Polecenie: We fragmencie pojawiają się Zuzanna Zagubień i ksiądz Jacek Wojdat. Wyjaśnij, dlaczego zostali tam wymienieni i o co ma być za nich modlitwa.

Fragment:
--------------------

Opowiadaj, co Pan Ci uczynił!

O

Szczęść Boże! Moi Drodzy, w dniu wczorajszym urodziny przeżywała Zuzanna Zagubień, włączająca się w swoim czasie do Wspólnoty młodzieżowej w Celestynowie.

Dzisiaj natomiast urodziny przeżywa Ksiądz Jacek Wojdat, mój Kolega kursowy.

Niech Bóg błogosławi i prowadzi! O to będę się dla Jubilatów modlił.

Moi Drodzy, jeszcze raz zachęcam do spokojnego przeczytania i przemyślenia – najlepiej na modlitwie – wczorajszego mojego Apelu oraz do włączenia się w inicjatywę, jeżeli tylko tak podpowie serce. A także – do przekazania tegoż zaproszenia innym.

--------------------

Dane źródłowe:
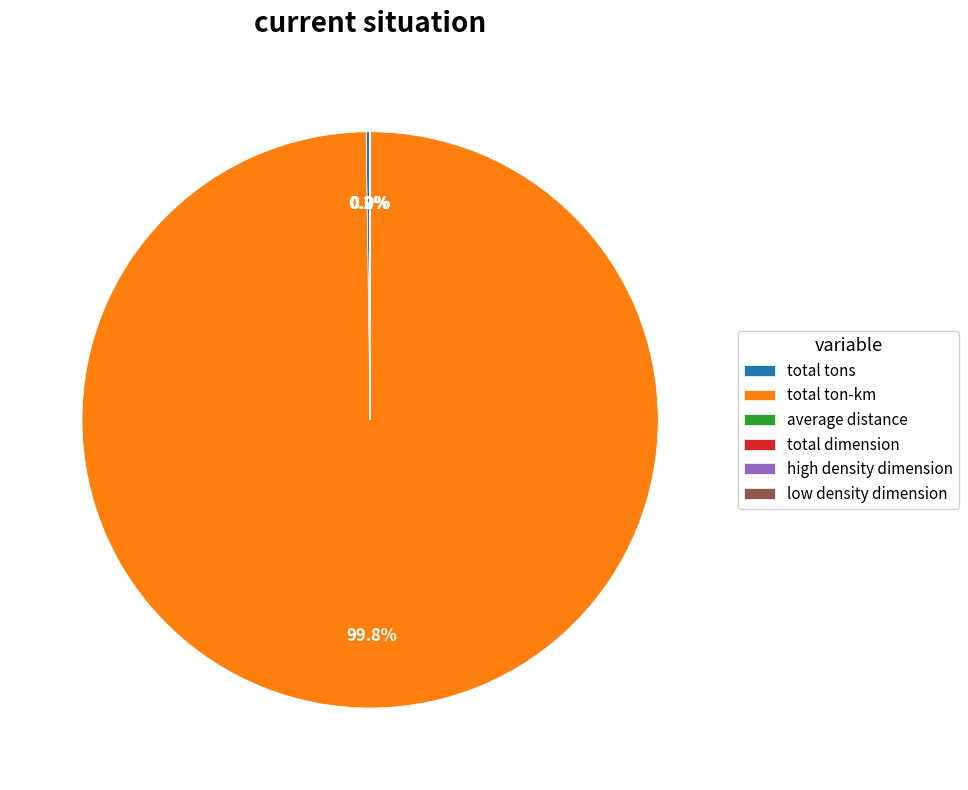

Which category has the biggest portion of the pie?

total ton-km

--------------------

Odpowiedź: Obie osoby obchodzą urodziny: Zuzanna Zagubień miała je wczoraj, a ksiądz Jacek Wojdat ma je dziś. Jako Jubilaci są objęci modlitwą o to, by Bóg ich błogosławił i prowadził.